*Instructions to follow:*
Copy out the rows below word for word, starting at the line that contains "Check - the surveyor is to enter the length" and ending at the line that contains "As read: 64 °F", and leave the pictures out of your answer.

*Records for processing:*

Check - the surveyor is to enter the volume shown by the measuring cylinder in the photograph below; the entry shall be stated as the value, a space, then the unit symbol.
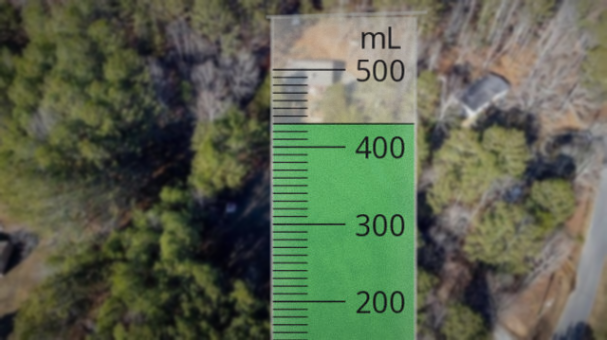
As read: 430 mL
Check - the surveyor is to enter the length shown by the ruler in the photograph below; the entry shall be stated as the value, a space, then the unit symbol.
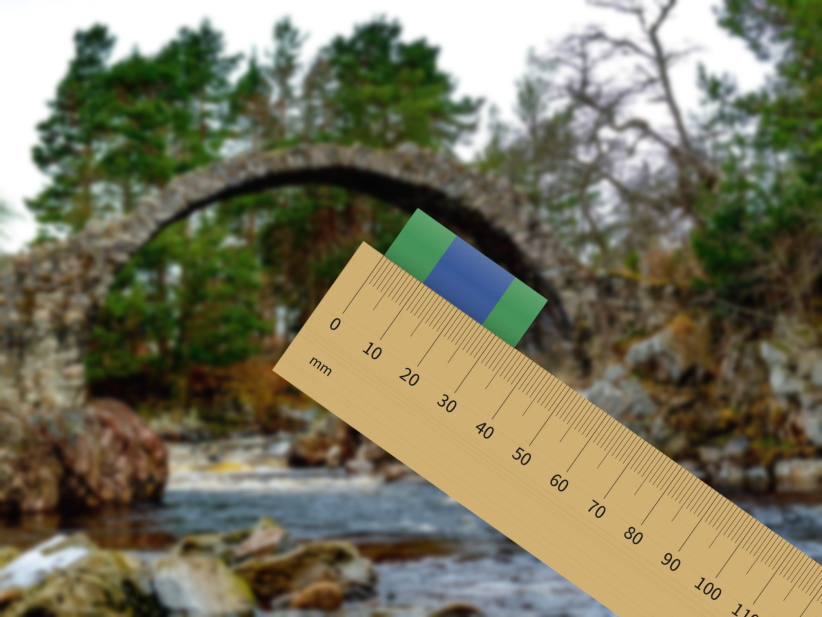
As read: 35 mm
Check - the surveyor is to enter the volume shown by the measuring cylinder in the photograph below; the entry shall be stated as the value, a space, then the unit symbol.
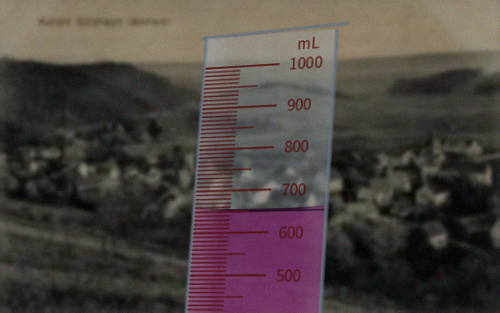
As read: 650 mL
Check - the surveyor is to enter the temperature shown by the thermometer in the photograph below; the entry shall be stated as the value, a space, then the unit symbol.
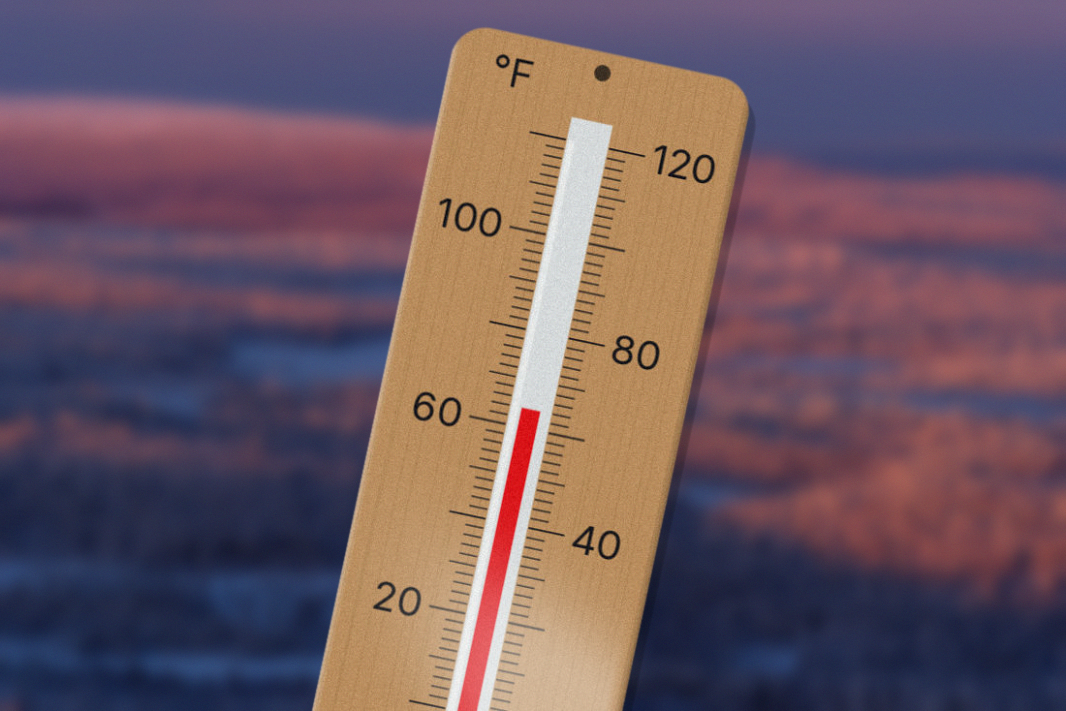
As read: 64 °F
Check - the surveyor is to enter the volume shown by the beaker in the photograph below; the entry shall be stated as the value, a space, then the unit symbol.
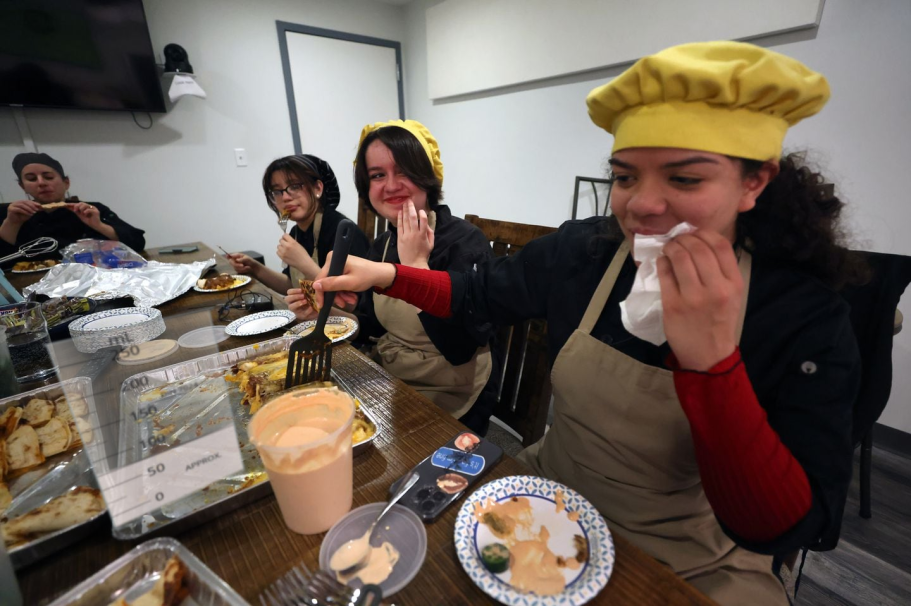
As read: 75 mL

--

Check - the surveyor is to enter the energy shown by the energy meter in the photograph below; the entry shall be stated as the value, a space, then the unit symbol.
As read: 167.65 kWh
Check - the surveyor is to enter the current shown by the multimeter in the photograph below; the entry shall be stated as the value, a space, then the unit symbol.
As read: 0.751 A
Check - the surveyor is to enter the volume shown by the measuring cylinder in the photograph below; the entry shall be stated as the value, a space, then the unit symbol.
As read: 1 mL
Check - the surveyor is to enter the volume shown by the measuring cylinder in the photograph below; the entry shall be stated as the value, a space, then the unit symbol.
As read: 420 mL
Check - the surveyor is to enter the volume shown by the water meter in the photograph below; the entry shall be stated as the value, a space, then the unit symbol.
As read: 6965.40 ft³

--

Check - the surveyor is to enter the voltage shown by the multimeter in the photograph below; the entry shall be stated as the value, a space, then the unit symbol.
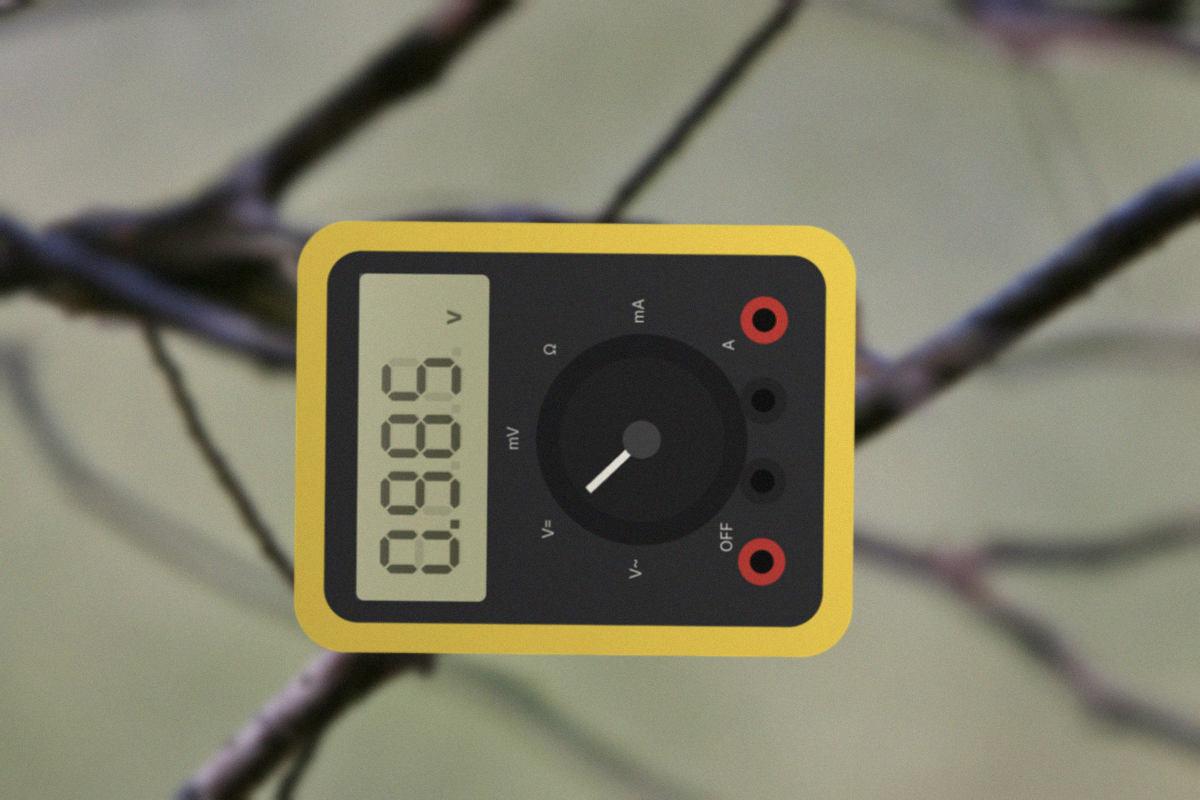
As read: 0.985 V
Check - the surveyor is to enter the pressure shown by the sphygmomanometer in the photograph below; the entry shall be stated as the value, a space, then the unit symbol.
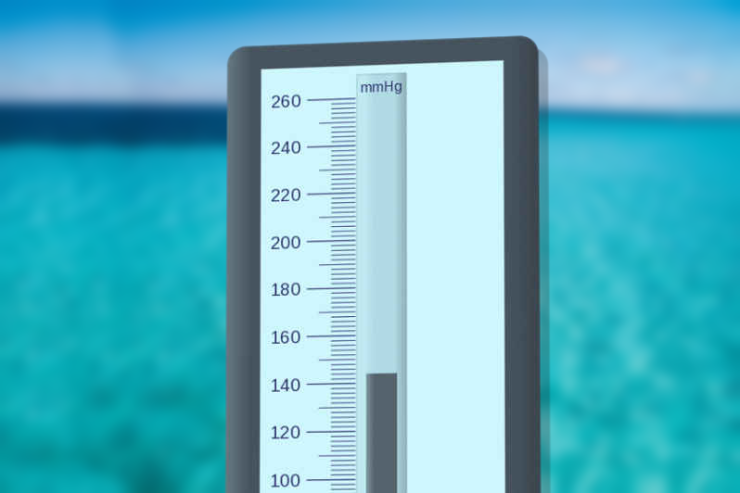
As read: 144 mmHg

*Answer box:*
Check - the surveyor is to enter the length shown by the ruler in the photograph below; the entry shall be stated as the value, a space, then the unit symbol.
As read: 35 mm
Check - the surveyor is to enter the volume shown by the measuring cylinder in the photograph below; the entry shall be stated as the value, a space, then the unit symbol.
As read: 650 mL
Check - the surveyor is to enter the temperature shown by the thermometer in the photograph below; the entry shall be stated as the value, a space, then the unit symbol.
As read: 64 °F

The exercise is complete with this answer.